Page images and extracted text:
*** Begin section ***

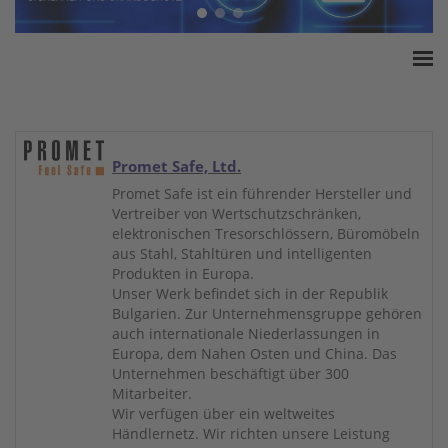
Home
ESSA Verband
White Paper
Promet Safe, Ltd.
Produkte
Promet Safe ist ein führender Hersteller und
Vertreiber von Wertschutzschränken,
Versicherungssummen
elektronischen Tresorschlössern, Büromöbeln
Presse
aus Stahl, Stahltüren und intelligenten
Produkten in Europa.
Kontakt
Unser Werk befindet sich in der Republik
Bulgarien. Zur Unternehmensgruppe gehören
auch internationale Niederlassungen in
Europa, dem Nahen Osten und China. Das
Unternehmen beschäftigt über 300
Mitarbeiter.
Wir verfügen über ein weltweites
Händlernetz. Wir richten unsere Leistung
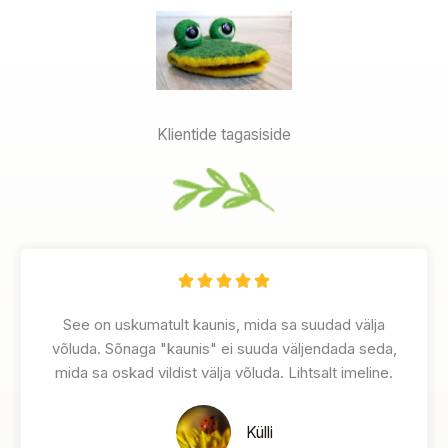
Klientide tagasiside
R





a
See on uskumatult kaunis, mida sa suudad välja
t
võluda. Sõnaga "kaunis" ei suuda väljendada seda,
e
mida sa oskad vildist välja võluda. Lihtsalt imeline.
d
5
o
Külli
u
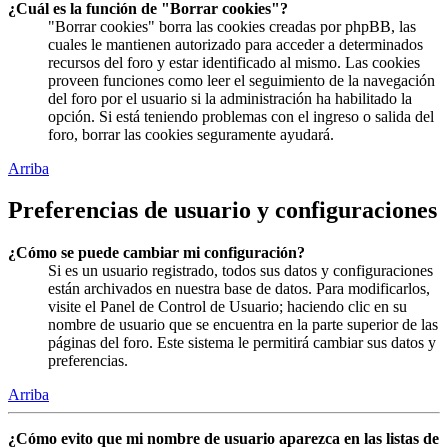
¿Cuál es la función de "Borrar cookies"?
"Borrar cookies" borra las cookies creadas por phpBB, las
cuales le mantienen autorizado para acceder a determinados
recursos del foro y estar identificado al mismo. Las cookies
proveen funciones como leer el seguimiento de la navegación
del foro por el usuario si la administración ha habilitado la
opción. Si está teniendo problemas con el ingreso o salida del
foro, borrar las cookies seguramente ayudará.
Arriba
Preferencias de usuario y configuraciones
¿Cómo se puede cambiar mi configuración?
Si es un usuario registrado, todos sus datos y configuraciones
están archivados en nuestra base de datos. Para modificarlos,
visite el Panel de Control de Usuario; haciendo clic en su
nombre de usuario que se encuentra en la parte superior de las
páginas del foro. Este sistema le permitirá cambiar sus datos y
preferencias.
Arriba
¿Cómo evito que mi nombre de usuario aparezca en las listas de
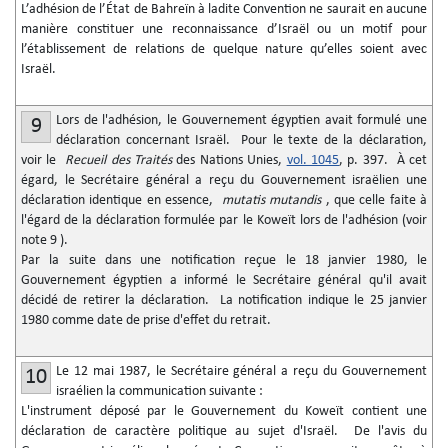
L’adhésion de l’État de Bahreïn à ladite Convention ne saurait en aucune
manière constituer une reconnaissance d’Israël ou un motif pour
l’établissement de relations de quelque nature qu’elles soient avec
Israël.
Lors de l'adhésion, le Gouvernement égyptien avait formulé une
9
déclaration concernant Israël. Pour le texte de la déclaration,
voir le
Recueil des Traités
des Nations Unies,
vol. 1045
, p. 397. À cet
égard, le Secrétaire général a reçu du Gouvernement israëlien une
déclaration identique en essence,
mutatis mutandis
, que celle faite à
l'égard de la déclaration formulée par le Koweït lors de l'adhésion (voir
note 9 ).
Par la suite dans une notification reçue le 18 janvier 1980, le
Gouvernement égyptien a informé le Secrétaire général qu'il avait
décidé de retirer la déclaration. La notification indique le 25 janvier
1980 comme date de prise d'effet du retrait.
Le 12 mai 1987, le Secrétaire général a reçu du Gouvernement
10
israélien la communication suivante :
L'instrument déposé par le Gouvernement du Koweït contient une
déclaration de caractère politique au sujet d'Israël. De l'avis du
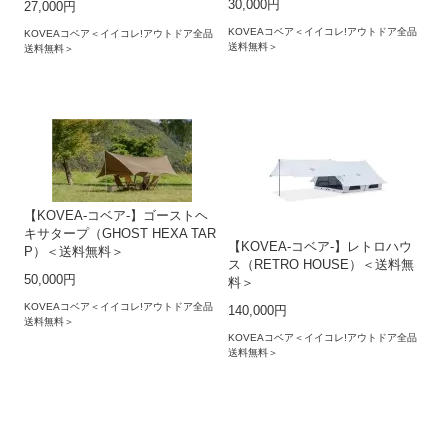
30,000円
27,000円
KOVEAコベア＜イイコレ!アウトドア全品
KOVEAコベア＜イイコレ!アウトドア全品
送料無料＞
送料無料＞
【KOVEA-コベア-】ゴーストヘ
キサタープ（GHOST HEXA TAR
【KOVEA-コベア-】レトロハウ
P）＜送料無料＞
ス（RETRO HOUSE）＜送料無
50,000円
料＞
KOVEAコベア＜イイコレ!アウトドア全品
140,000円
送料無料＞
KOVEAコベア＜イイコレ!アウトドア全品
送料無料＞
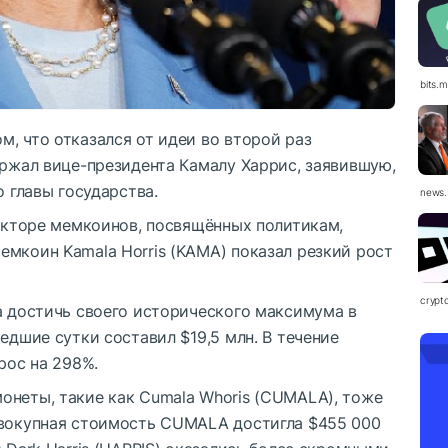
bits.
, что отказался от идеи во второй раз
ержал вице-президента Камалу Харрис, заявившую,
о главы государства.
news.
секторе мемкоинов, посвящённых политикам,
мкоин Kamala Horris (KAMA) показал резкий рост
crypt
а достичь своего исторического максимума в
едшие сутки составил $19,5 млн. В течение
рос на 298%.
онеты, такие как Cumala Whoris (CUMALA), тоже
овокупная стоимость CUMALA достигла $455 000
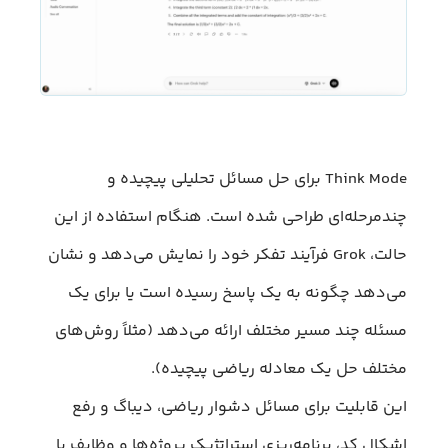
Think Mode برای حل مسائل تحلیلی پیچیده و
چندمرحله‌ای طراحی شده است. هنگام استفاده از این
حالت، Grok فرآیند تفکر خود را نمایش می‌دهد و نشان
می‌دهد چگونه به یک پاسخ رسیده است یا برای یک
مسئله چند مسیر مختلف ارائه می‌دهد (مثلاً روش‌های
مختلف حل یک معادله ریاضی پیچیده).
این قابلیت برای مسائل دشوار ریاضی، دیباگ و رفع
اشکال کد، برنامه‌ریزی استراتژیک پروژه‌ها و وظایف با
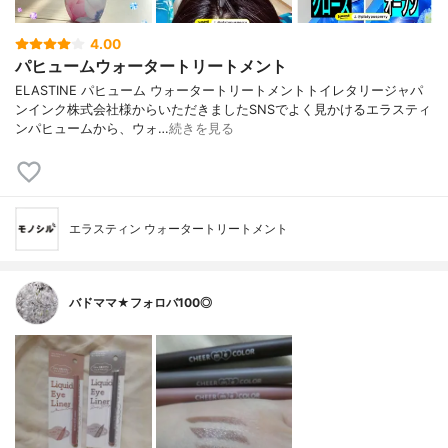
4.00
パヒュームウォータートリートメント
ELASTINE パヒューム ウォータートリートメントトイレタリージャパ
ンインク株式会社様からいただきましたSNSでよく見かけるエラスティ
ンパヒュームから、ウォ…
続きを見る
エラスティン ウォータートリートメント
バドママ★フォロバ100◎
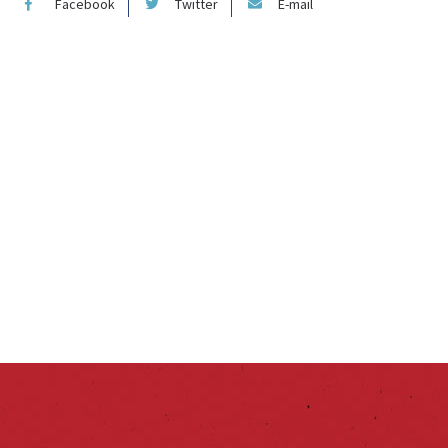
Facebook
Twitter
E-mail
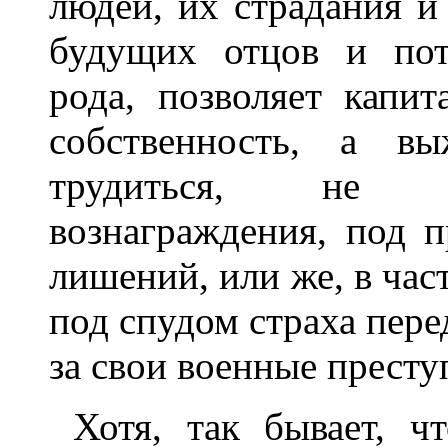
людей, их страдания и
будущих отцов и пот
рода, позволяет капи
собственность, а вы
трудиться, не п
вознаграждения, под 
лишений, или же, в час
под спудом страха пере
за свои военные престу
Хотя, так бывает, ч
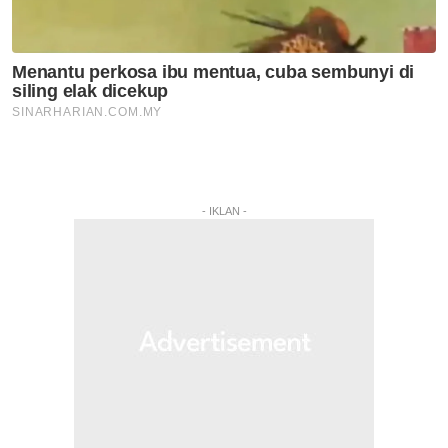
- IKLAN -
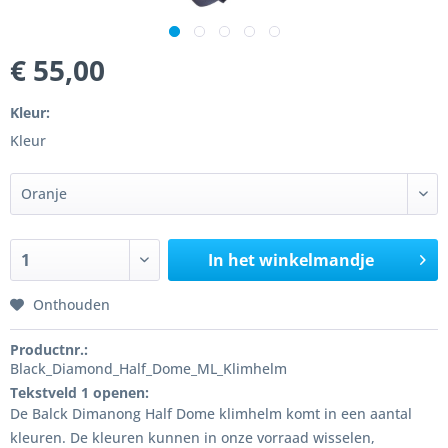
€ 55,00
Kleur:
Kleur
In het winkelmandje
Onthouden
Productnr.:
Black_Diamond_Half_Dome_ML_Klimhelm
Tekstveld 1 openen:
De Balck Dimanong Half Dome klimhelm komt in een aantal
kleuren. De kleuren kunnen in onze vorraad wisselen,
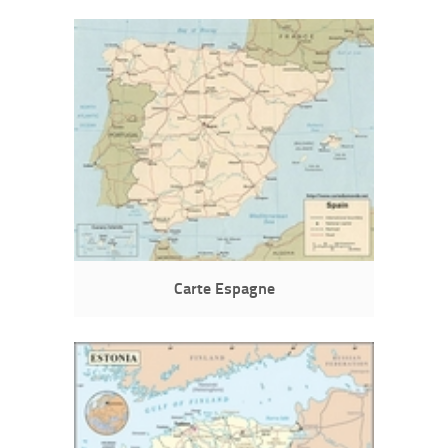
Carte Espagne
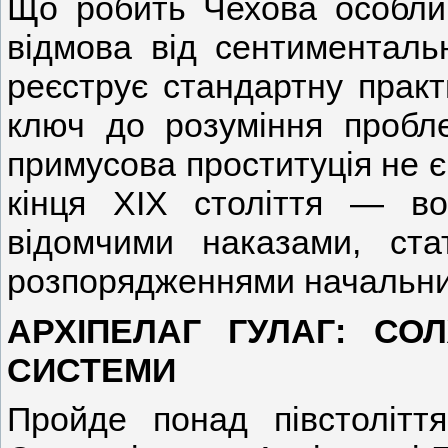
Що робить Чехова особлив
відмова від сентиментальн
реєструє стандартну практ
ключ до розуміння пробл
примусова проституція не є
кінця XIX століття — 
відомчими наказами, ст
розпорядженнями начальни
АРХІПЕЛАГ ГУЛАГ: СО
СИСТЕМИ
Пройде понад півстолітт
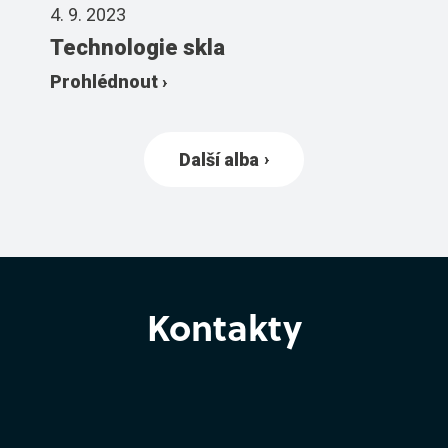
4. 9. 2023
Technologie skla
Prohlédnout ›
Další alba
Kontakty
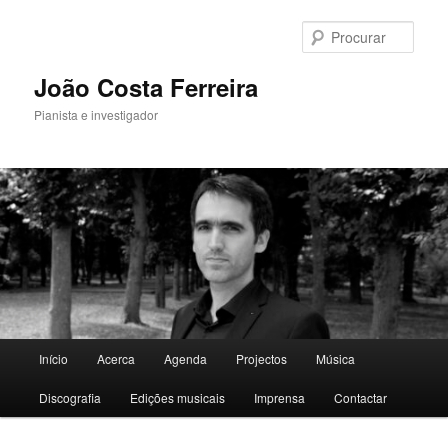
Saltar
para
Procu
o
conteúdo
João Costa Ferreira
primário
Pianista e investigador
Menu
Início
Acerca
Agenda
Projectos
Música
principal
Discografia
Edições musicais
Imprensa
Contactar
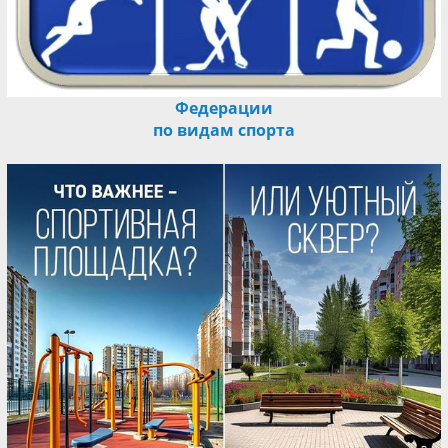
Федерации
по видам спорта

*** End section ***

- TASK
Arrange the lines above as a Markdown table with the columns Row and Line, starting at the first line and ending at the line that contains "Wir verfügen über ein weltweites", and skip any blank lines. Leave the pictures out of the table.

- EXERCISE ANSWER
| Row | Line |
|---|---|
| 1 | Home |
| 2 | ESSA Verband |
| 3 | White Paper |
| 4 | Promet Safe, Ltd. |
| 5 | Produkte |
| 6 | Promet Safe ist ein führender Hersteller und |
| 7 | Vertreiber von Wertschutzschränken, |
| 8 | Versicherungssummen |
| 9 | elektronischen Tresorschlössern, Büromöbeln |
| 10 | Presse |
| 11 | aus Stahl, Stahltüren und intelligenten |
| 12 | Produkten in Europa. |
| 13 | Kontakt |
| 14 | Unser Werk befindet sich in der Republik |
| 15 | Bulgarien. Zur Unternehmensgruppe gehören |
| 16 | auch internationale Niederlassungen in |
| 17 | Europa, dem Nahen Osten und China. Das |
| 18 | Unternehmen beschäftigt über 300 |
| 19 | Mitarbeiter. |
| 20 | Wir verfügen über ein weltweites |